The Hacienda El Tanque is an hacienda and historical alembic for the distillation of aguardiente and rum in the valley of Pedro González, Margarita Island, Venezuela. It was founded in 1880, and still conserves the covered alembic and the original architecture of the period. It's listed by the historian Luis Marcano Boada, chronicler of La Asuncion, as one of the 25 original distilleries of aguardiente in Margarita, which included the Distillery Altagracia, La Estancia, Cruz Grande, among others.

== Location ==
The hacienda is located in a highly fertile and water-rich area of the island in the Valley of Pedro González, with a clear water spring that flows from the mountain range which includes to Cerro Tragaplata, and gives rise to crops of tomato margariteño and chili margariteño, which is currently being proposed as worthy of obtaining a denomination of origin.

* * * *

■ What this exercise asks:
A - According to the text about Hacienda El Tanque, in what year was the hacienda founded?
B - Go on with the text about Hacienda El Tanque, starting right after its last sentence.

■ Stored data entries:
* * * *

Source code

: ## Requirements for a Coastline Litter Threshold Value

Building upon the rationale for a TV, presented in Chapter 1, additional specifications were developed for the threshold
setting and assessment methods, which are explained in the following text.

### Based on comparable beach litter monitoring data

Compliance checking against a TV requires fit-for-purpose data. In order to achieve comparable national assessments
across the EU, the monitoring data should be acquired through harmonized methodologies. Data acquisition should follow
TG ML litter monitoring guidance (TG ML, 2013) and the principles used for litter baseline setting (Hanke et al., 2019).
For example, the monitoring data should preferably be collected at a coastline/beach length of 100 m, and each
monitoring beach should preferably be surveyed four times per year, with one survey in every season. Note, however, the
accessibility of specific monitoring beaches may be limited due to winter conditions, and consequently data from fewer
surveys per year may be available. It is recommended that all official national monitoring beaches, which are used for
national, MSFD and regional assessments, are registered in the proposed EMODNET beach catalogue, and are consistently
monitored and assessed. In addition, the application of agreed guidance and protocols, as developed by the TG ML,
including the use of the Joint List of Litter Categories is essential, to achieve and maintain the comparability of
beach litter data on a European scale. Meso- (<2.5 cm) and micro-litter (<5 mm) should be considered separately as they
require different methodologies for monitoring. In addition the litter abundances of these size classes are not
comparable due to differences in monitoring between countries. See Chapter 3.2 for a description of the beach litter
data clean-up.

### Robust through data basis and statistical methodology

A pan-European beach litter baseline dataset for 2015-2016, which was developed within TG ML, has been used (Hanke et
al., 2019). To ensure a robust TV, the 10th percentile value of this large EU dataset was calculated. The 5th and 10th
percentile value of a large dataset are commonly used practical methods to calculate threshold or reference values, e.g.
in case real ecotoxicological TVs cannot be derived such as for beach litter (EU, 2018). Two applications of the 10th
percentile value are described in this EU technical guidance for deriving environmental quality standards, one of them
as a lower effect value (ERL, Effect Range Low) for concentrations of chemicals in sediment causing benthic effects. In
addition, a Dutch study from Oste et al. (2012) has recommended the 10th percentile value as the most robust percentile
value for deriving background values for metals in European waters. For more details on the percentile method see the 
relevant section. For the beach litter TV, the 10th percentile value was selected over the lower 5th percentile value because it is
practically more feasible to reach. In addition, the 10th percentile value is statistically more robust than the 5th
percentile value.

* * * *

■ Outputs by task:
A - 1880

B -
== Cultural tradition ==
Among others, the hacienda has been throughout the years a place of meeting for Venezuelan oriental musicians, especially in the 1990s. In it, several celebrations of galerones, velorios of Cruz de Mayo and homages to the Virgen del Valle (Virgin of the Valley), by recognised interpretes of the oriental Venezuelan music or 'música margariteña', such as one of the main composers and cuatristas of the folklore of Margarita, José Ramón Villaroel, "The Hurricane of the Caribbean".